Dataset entries:

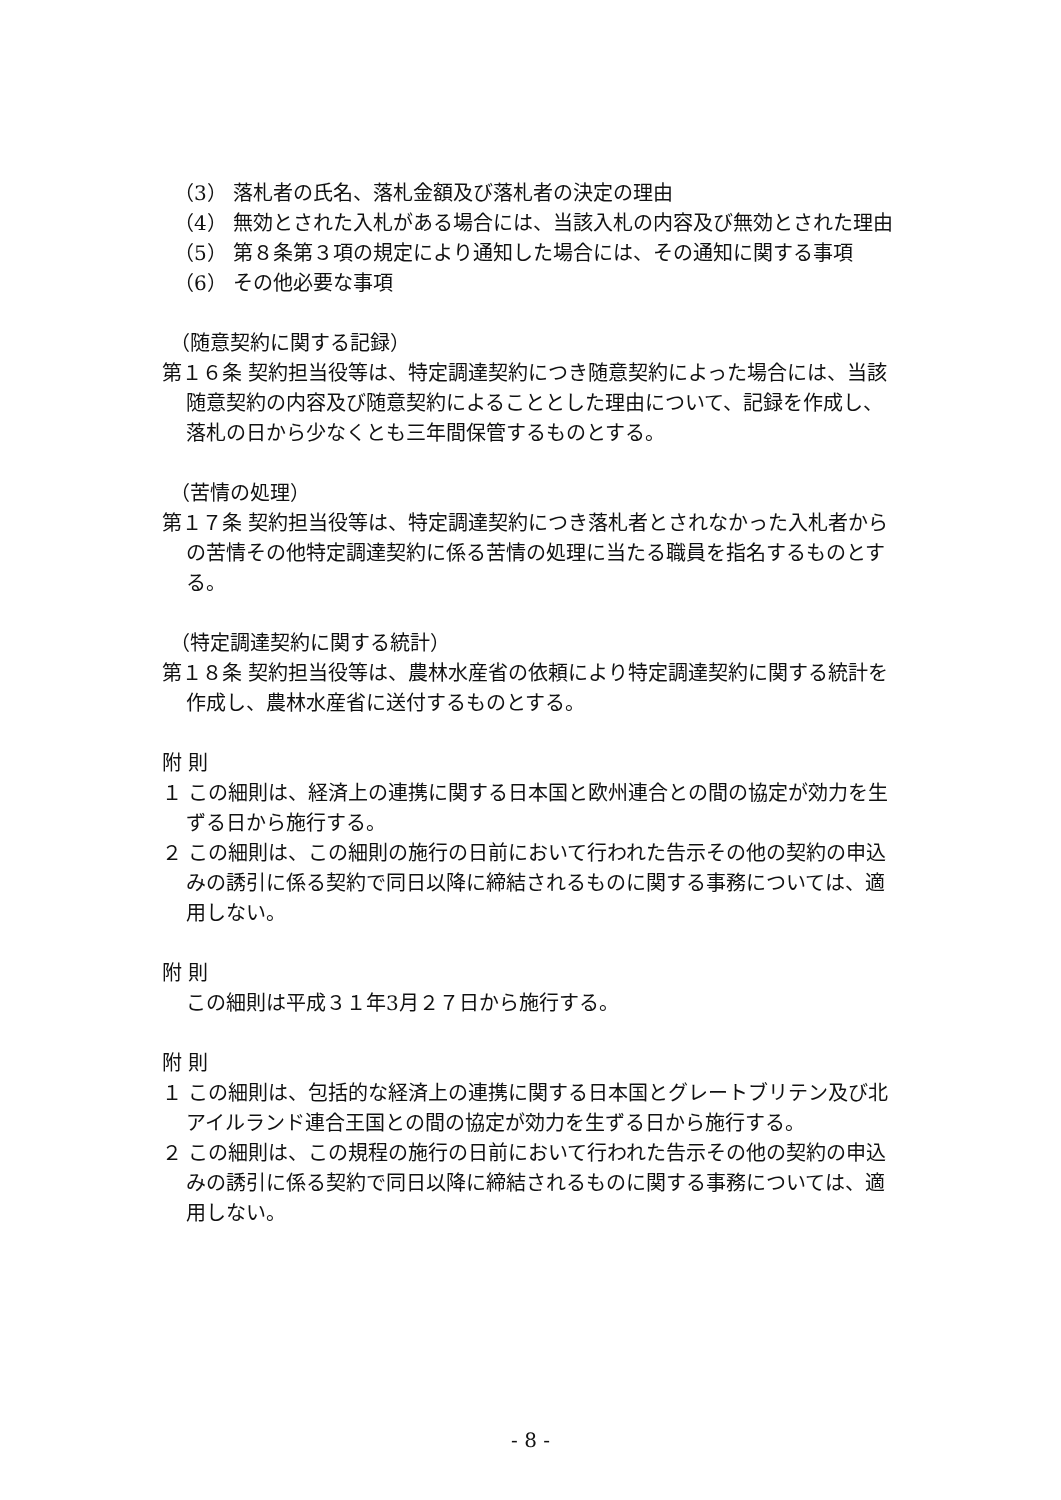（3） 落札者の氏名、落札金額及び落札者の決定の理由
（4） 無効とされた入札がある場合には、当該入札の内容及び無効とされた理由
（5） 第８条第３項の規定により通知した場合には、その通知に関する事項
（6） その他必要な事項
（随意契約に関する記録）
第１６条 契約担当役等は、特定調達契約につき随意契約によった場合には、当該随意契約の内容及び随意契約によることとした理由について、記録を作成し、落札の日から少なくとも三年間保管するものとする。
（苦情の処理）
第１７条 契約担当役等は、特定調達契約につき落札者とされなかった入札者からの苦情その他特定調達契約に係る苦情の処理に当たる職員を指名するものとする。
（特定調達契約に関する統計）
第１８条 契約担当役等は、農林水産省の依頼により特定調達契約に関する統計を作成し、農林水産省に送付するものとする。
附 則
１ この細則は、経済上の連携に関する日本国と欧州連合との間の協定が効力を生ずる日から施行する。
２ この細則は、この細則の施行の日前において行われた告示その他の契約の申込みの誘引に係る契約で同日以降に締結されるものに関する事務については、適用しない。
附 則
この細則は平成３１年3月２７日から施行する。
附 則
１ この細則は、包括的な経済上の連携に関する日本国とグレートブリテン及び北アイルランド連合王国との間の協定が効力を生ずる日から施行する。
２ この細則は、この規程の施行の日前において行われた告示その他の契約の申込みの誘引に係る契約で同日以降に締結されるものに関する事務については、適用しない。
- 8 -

● **EXERCISE**:
Search the lines above for the string "適用しない" and copy each line that has it.

● **OUTPUT FOR THIS EXERCISE**:
２ この細則は、この細則の施行の日前において行われた告示その他の契約の申込みの誘引に係る契約で同日以降に締結されるものに関する事務については、適用しない。
２ この細則は、この規程の施行の日前において行われた告示その他の契約の申込みの誘引に係る契約で同日以降に締結されるものに関する事務については、適用しない。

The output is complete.